GASTROENTEROLOGY 1998;114:869-870
Hepatitis C "Lookback" Effort Misguided, Critics Charge
As many as 250,000 Americans who received blood transfusions as long ago as 1987 will be notified that they may have been infected with Hepatitis C (HCV).
Under the "targeted HCV lookback" program approved by Secretary of Health and Human Services Donna Shalala, individuals who received blood that subsequently tested positive for Hepatitis C, using an effective test that was developed in 1992, will be contacted and urged to get tested for the virus.
The lookback program will involve thousands of hospital workers at a cost that could exceed $200 million, according to Frederic Shaw, editor of Hepatitis Control Report, a quarterly publication devoted to news on the control of viral hepatitis.
"Shalala's move marks a turning point in federal blood policy and culminates 9 years of debate about HCV lookback in the public health and blood banking communities," Shaw says.
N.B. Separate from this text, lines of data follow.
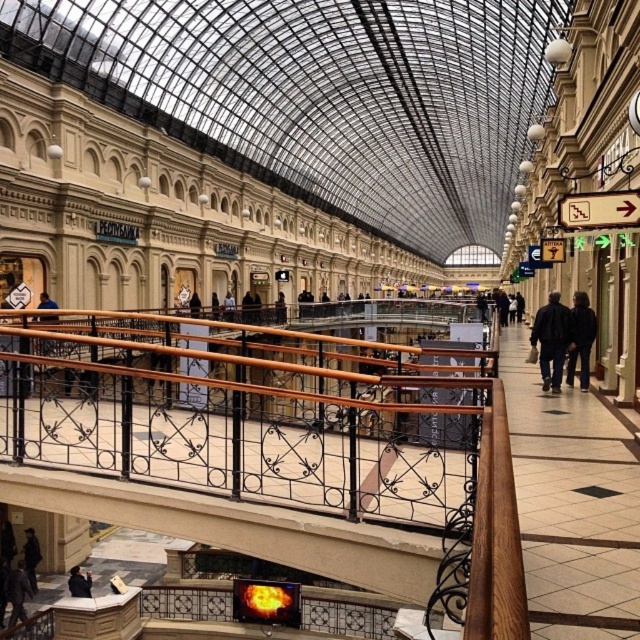
Is point (582, 365) positioned before point (81, 586)?

Yes, it is in front of point (81, 586).

Can you confirm if dark blue jacket at center is positioned below dark gray jacket at lower left?

Incorrect, dark blue jacket at center is not positioned below dark gray jacket at lower left.

Who is more distant from viewer, (x=570, y=362) or (x=74, y=576)?

The point (x=74, y=576) is more distant.

The width and height of the screenshot is (640, 640). I want to click on dark blue jacket at center, so click(580, 339).

Is dark brown leather jacket at lower left closer to the viewer compared to matte black jacket at lower left?

No, dark brown leather jacket at lower left is behind matte black jacket at lower left.

Who is positioned more to the left, dark brown leather jacket at lower left or matte black jacket at lower left?

Positioned to the left is dark brown leather jacket at lower left.

This screenshot has width=640, height=640. I want to click on dark brown leather jacket at lower left, so click(x=17, y=593).

Does dark gray jacket at lower left have a lesser height compared to matte black jacket at lower left?

Correct, dark gray jacket at lower left is not as tall as matte black jacket at lower left.

Which is below, dark gray jacket at lower left or matte black jacket at lower left?

dark gray jacket at lower left is below.

Which is behind, point (77, 582) or point (54, 301)?

The point (54, 301) is behind.

Locate an element on the screen. The image size is (640, 640). dark gray jacket at lower left is located at coordinates (80, 582).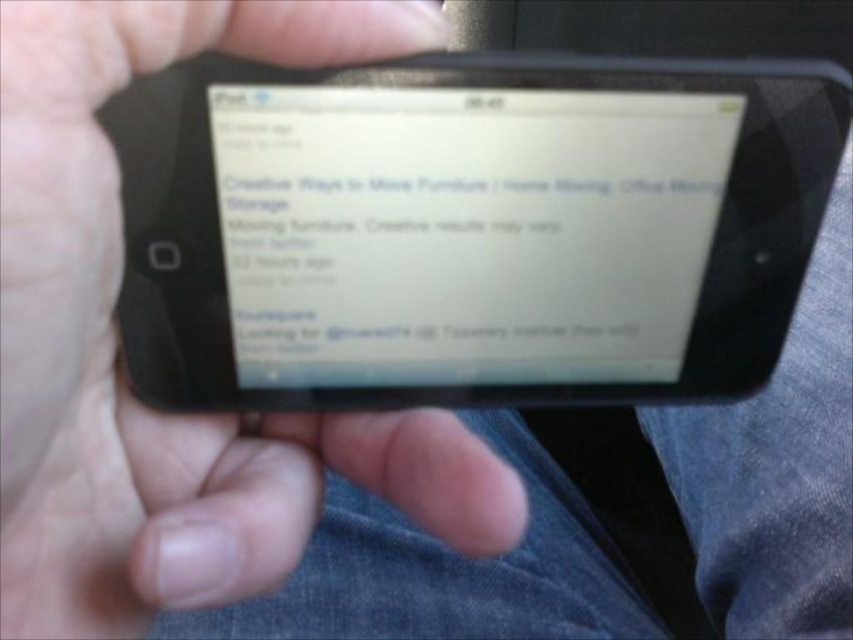
Does black matte phone at center have a greater width compared to white matte screen at center?

No, black matte phone at center is not wider than white matte screen at center.

Does black matte phone at center appear under white matte screen at center?

Yes, black matte phone at center is below white matte screen at center.

What do you see at coordinates (113, 349) in the screenshot? Image resolution: width=853 pixels, height=640 pixels. I see `black matte phone at center` at bounding box center [113, 349].

The height and width of the screenshot is (640, 853). What are the coordinates of `black matte phone at center` in the screenshot? It's located at [113, 349].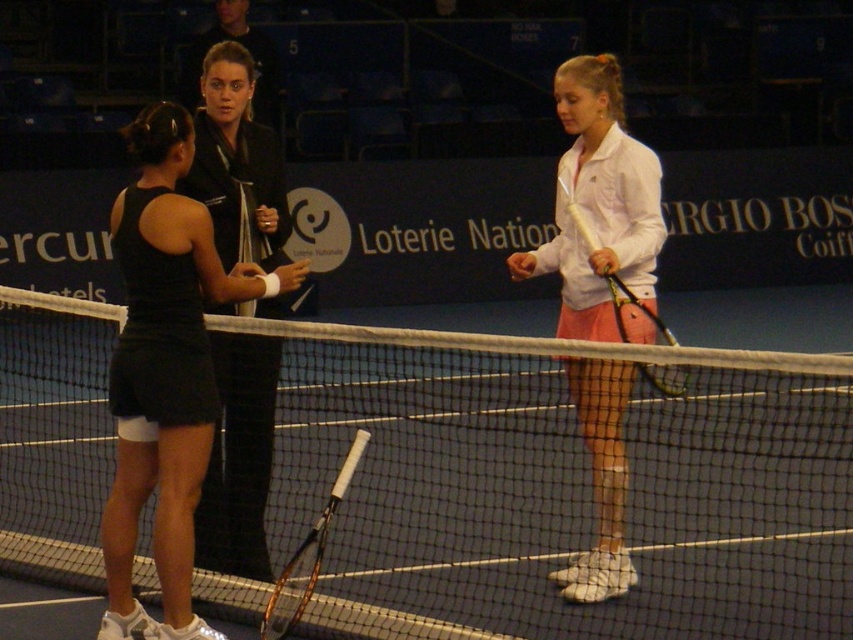
Does white mesh net at center have a lesser width compared to yellow grip tennis racket at center?

No, white mesh net at center is not thinner than yellow grip tennis racket at center.

You are a GUI agent. You are given a task and a screenshot of the screen. Output one action in this format:
    pyautogui.click(x=<x>, y=<y>)
    Task: Click on the white mesh net at center
    
    Given the screenshot: What is the action you would take?
    pyautogui.click(x=560, y=488)

Find the location of a particular element. white matte tennis racket at center is located at coordinates (598, 204).

Between point (556, 269) and point (360, 456), which one is positioned in front?

Point (556, 269)

This screenshot has height=640, width=853. In order to click on white matte tennis racket at center in this screenshot , I will do `click(598, 204)`.

Consider the image. Is black matte tennis skirt at left taller than white matte tennis racket at center?

No.

Is point (178, 435) closer to viewer compared to point (593, 296)?

Yes, it is in front of point (593, 296).

Which is in front, point (173, 307) or point (560, 211)?

Point (173, 307) is more forward.

I want to click on black matte tennis skirt at left, so click(x=165, y=372).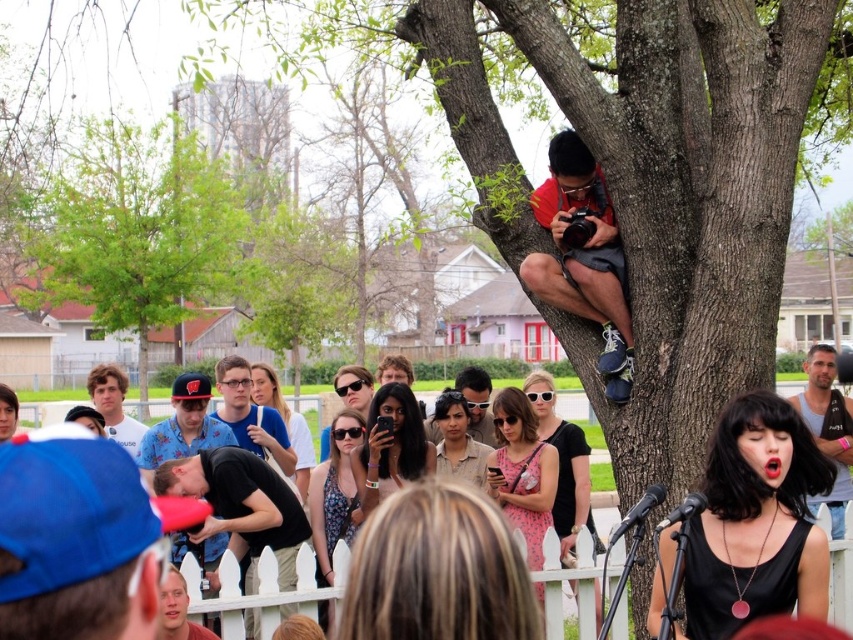
You are a photographer trying to capture a candid shot of the performer without being noticed. There is a red fabric camera at upper center. Where should you position yourself to take the photo?

The red fabric camera at upper center is located at coordinates point (583, 257), so you should position yourself at that point to take the photo.

You are a photographer at the event and want to take a photo of the performer without any obstructions. You have a red fabric camera at upper center and matte black sunglasses at center in your view. Which object is blocking your view of the performer?

The red fabric camera at upper center is positioned on the right side of matte black sunglasses at center, so the red fabric camera at upper center might be blocking the view depending on their exact positions.

You are a photographer at the event and want to take a photo of the matte black sunglasses at center without the red fabric camera at upper center blocking the view. Is this possible?

The red fabric camera at upper center is in front of the matte black sunglasses at center, so it will block the view. You cannot take a photo of the matte black sunglasses at center without the camera obstructing it.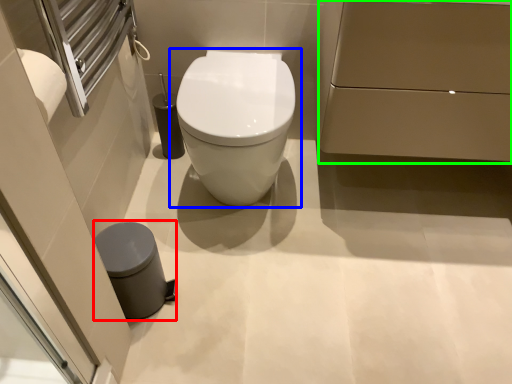
Question: Considering the real-world distances, which object is closest to porcelain (highlighted by a red box)? toilet (highlighted by a blue box) or porcelain (highlighted by a green box).

Choices:
 (A) toilet
 (B) porcelain

Answer: (A)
Although Shalala agreed with the congressional Subcommittee on Human Resources and Health and Human Services advisory panel that persons exposed to HCV through blood transfusions have a right to know of the exposure, Shaw points out that many critics of the initiative believe it is a misguided effort.
"Even before 1992, 95% of Hepatitis C was totally unrelated to transfusions," says one such critic, Paul Holland of the Sacramento Blood Center. "We should be focusing on a public health campaign aimed at the vast majority of cases that are not transmitted by transfusions. Instead, with an estimated 4 million people out there with the virus, we're spending an enormous amount of time and money trying to identify a handful of people who may have been infected, and who probably aren't going to spread it since they're not typically the ones sharing needles or having multiple sex partners."
Proponents of lookback argue that improvements in HCV therapy make notification of the transfusion recipients worthwhile. But Holland notes that the treatment is expensive. "Who's going to pay for it?" he asks. "There's no impetus to appropriate the millions of dollars it's going to take."